Holman W. Jenkins Jr. is a columnist with the Wall Street Journal whom I admire. Yesterday he weighed in on the controversy surrounding Bill Johnson's quick ouster after a tenure of literally tens of minutes as CEO of the merged Duke Energy-Progress Energy. Jenkins' take on it was that it was Duke Energy's decision on who should run the company, and the N.C. Utilities Commission should butt out.
He said at the end of his column, about the Utilities Commission's investigation into the ouster: "They just want to soak themselves in some headlines for a while at Duke's expense."
That may seem perfectly reasonable from the chi chi salons of Manhattan. But it overlooks the fact that the commission was told by Duke that Johnson was going to be the CEO of the combined company. Whether that is relevant or not to the commission's oversight is a good question, because the commission is normally concerned with how a power monopoly serves the public, not who is in the corner office.
Undoubtedly, if Duke had said from the beginning that Jim Rogers was going to stay in the CEO job after the merger, this wouldn't have been an issue at all.

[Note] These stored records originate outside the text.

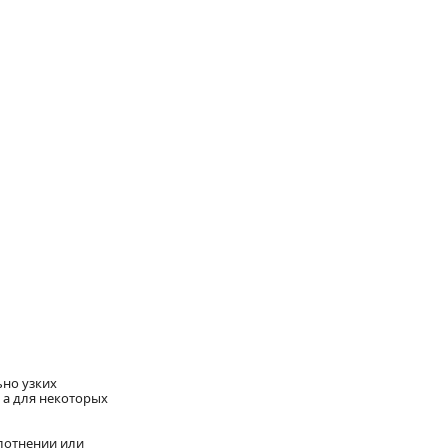
ьно узких
 а для некоторых
плотнении или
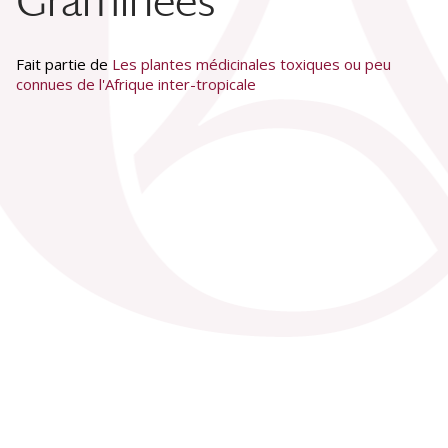
Graminées
Fait partie de
Les plantes médicinales toxiques ou peu
connues de l'Afrique inter-tropicale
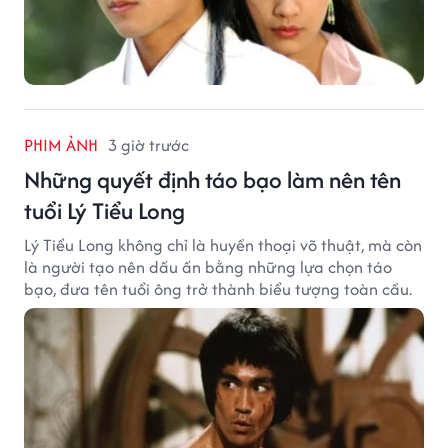
PHIM ẢNH
3 giờ trước
Những quyết định táo bạo làm nên tên
tuổi Lý Tiểu Long
Lý Tiểu Long không chỉ là huyền thoại võ thuật, mà còn
là người tạo nên dấu ấn bằng những lựa chọn táo
bạo, đưa tên tuổi ông trở thành biểu tượng toàn cầu.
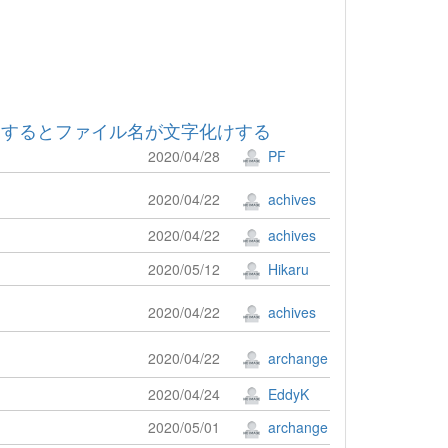
ドするとファイル名が文字化けする
2020/04/28
PF
2020/04/22
achives
2020/04/22
achives
2020/05/12
Hikaru
2020/04/22
achives
2020/04/22
archange
2020/04/24
EddyK
2020/05/01
archange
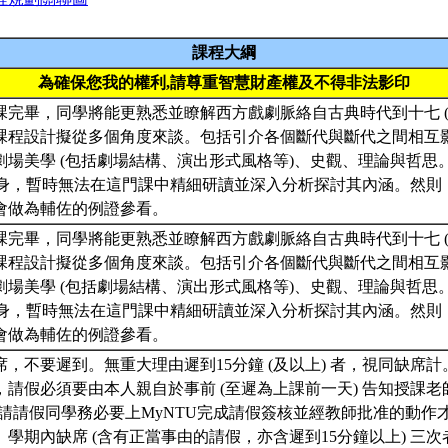
課程大綱
為確保您我的權利,請尊重智慧財產權及不得非法影印
課完畢，同學將能更熟悉並瞭解西方戲劇脈絡自古典時代到十七 (
課程設計擬從多個角度來談。包括引介各個斷代與斷代之間相互
劇場美學 (包括劇場結構、演出形式風格等)、史觀、理論與哲思
) 本身，暫時無法在這門課中精細研讀並深入分析探討其內涵。然
會做為輔佐的例證參看。
課完畢，同學將能更熟悉並瞭解西方戲劇脈絡自古典時代到十七 (
課程設計擬從多個角度來談。包括引介各個斷代與斷代之間相互
劇場美學 (包括劇場結構、演出形式風格等)、史觀、理論與哲思
) 本身，暫時無法在這門課中精細研讀並深入分析探討其內涵。然
會做為輔佐的例證參看。
，不要遲到。無重大理由遲到15分鐘 (及以上) 者，視同缺席
請假必須要由本人親自於事前 (至遲為上課前一天) 告知授課老師 (
後請請假同學務必要上MyNTU完成請假簽核並經教師批准的動作
學期內缺席 (含有正當事由的請假，亦含遲到15分鐘以上) 三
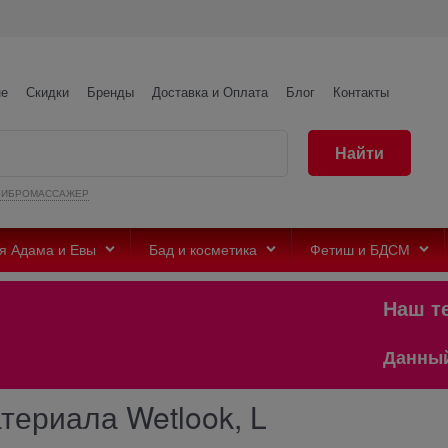
не
Скидки
Бренды
Доставка и Оплата
Блог
Контакты
Найти
ВИБРОМАССАЖЕР
я Адама и Евы
Бад и косметика
Фетиш и БДСМ
Наш теле
Данный сайт
атериала Wetlook, L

But Duke didn't say that. It said Johnson, the CEO of Progress Energy, was going to be CEO of the meged companies, and that made the deal go down better with Progress employees and shareholders. And Raleigh in general. When he was bounced by the Duke board after the deal became official, it is reasonable to believe that the Utilities Commission felt that a fast one had been pulled. I think Jenkins miminizes this. As does Hugh McColl, the former Bank of America chairman and Charlotte pezzonovante, as does the head of the Federal Energy Regulatory Commission. McColl and the FERC chairmen have basically said to the Utilities Commission, get over it.
Well, if you have ever felt like someone had pulled one over on you in a very public way, and might be snickering about it with their buddies, you can get a sense of what the Utilities Commission feels like. It takes a bunch of time to, as they say, move on. Maybe you want to do some driveby regulating just to drive the point home that you don't like getting jerked around. And I don't think that being told to man up by out-of-town big shots and the Wall Street Journal is going to calm things down.